(Saved data entries)
++++++

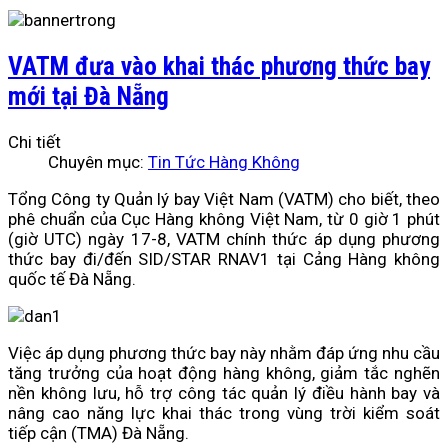
VATM đưa vào khai thác phương thức bay
mới tại Đà Nẵng
Chi tiết
Chuyên mục:
Tin Tức Hàng Không
Tổng Công ty Quản lý bay Việt Nam (VATM) cho biết, theo
phê chuẩn của Cục Hàng không Việt Nam, từ 0 giờ 1 phút
(giờ UTC) ngày 17-8, VATM chính thức áp dụng phương
thức bay đi/đến SID/STAR RNAV1 tại Cảng Hàng không
quốc tế Đà Nẵng.
Việc áp dụng phương thức bay này nhằm đáp ứng nhu cầu
tăng trưởng của hoạt động hàng không, giảm tắc nghẽn
nền không lưu, hỗ trợ công tác quản lý điều hành bay và
nâng cao năng lực khai thác trong vùng trời kiểm soát
tiếp cận (TMA) Đà Nẵng.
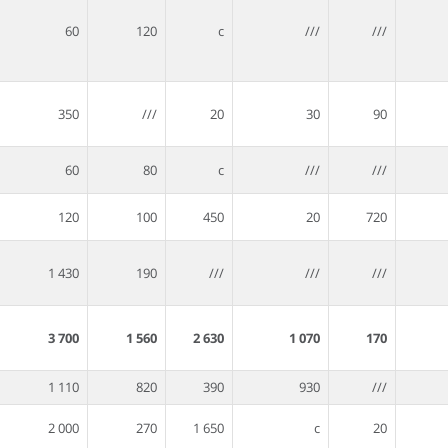
60
120
c
///
///
350
///
20
30
90
60
80
c
///
///
120
100
450
20
720
1 430
190
///
///
///
3 700
1 560
2 630
1 070
170
1 110
820
390
930
///
2 000
270
1 650
c
20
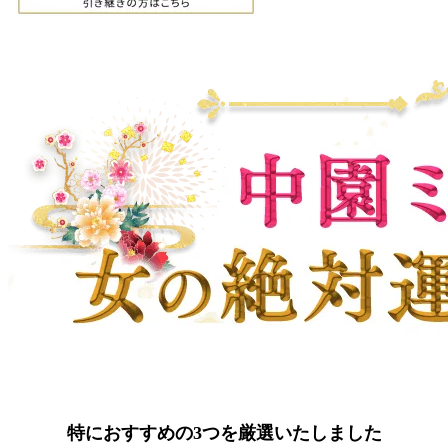
特におすすめの3つを厳選いたしました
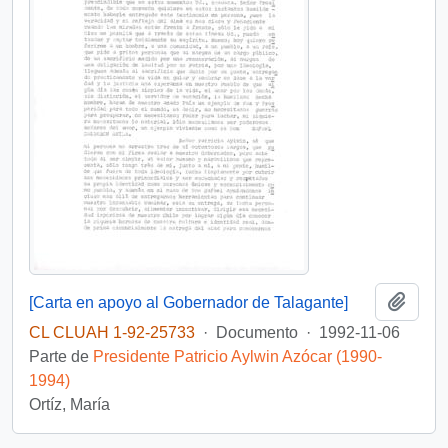
Añadi
[Carta en apoyo al Gobernador de Talagante]
CL CLUAH 1-92-25733
·
Documento
·
1992-11-06
Parte de
Presidente Patricio Aylwin Azócar (1990-
1994)
Ortíz, María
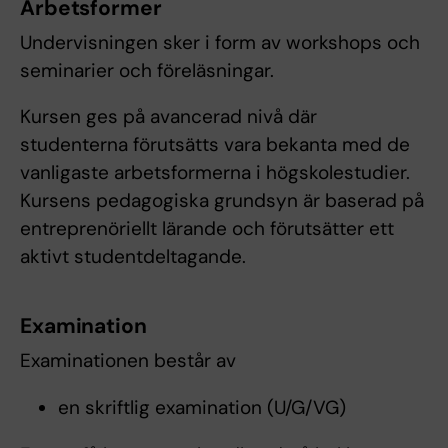
Arbetsformer
Undervisningen sker i form av workshops och
seminarier och föreläsningar.
Kursen ges på avancerad nivå där
studenterna förutsätts vara bekanta med de
vanligaste arbetsformerna i högskolestudier.
Kursens pedagogiska grundsyn är baserad på
entreprenöriellt lärande och förutsätter ett
aktivt studentdeltagande.
Examination
Examinationen består av
en skriftlig examination (U/G/VG)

++++++

Exercise objective:
Rewrite the stretch from the line containing "特におすすめの3つを厳選いたしました" through the end of the items, changing "föreläsningar" to "lektioner" and leaving everything else as it is. Leave the pictures out of your answer.

Exercise answer:
特におすすめの3つを厳選いたしました
Añadi
[Carta en apoyo al Gobernador de Talagante]
CL CLUAH 1-92-25733
·
Documento
·
1992-11-06
Parte de
Presidente Patricio Aylwin Azócar (1990-
1994)
Ortíz, María
Arbetsformer
Undervisningen sker i form av workshops och
seminarier och lektioner.
Kursen ges på avancerad nivå där
studenterna förutsätts vara bekanta med de
vanligaste arbetsformerna i högskolestudier.
Kursens pedagogiska grundsyn är baserad på
entreprenöriellt lärande och förutsätter ett
aktivt studentdeltagande.
Examination
Examinationen består av
en skriftlig examination (U/G/VG)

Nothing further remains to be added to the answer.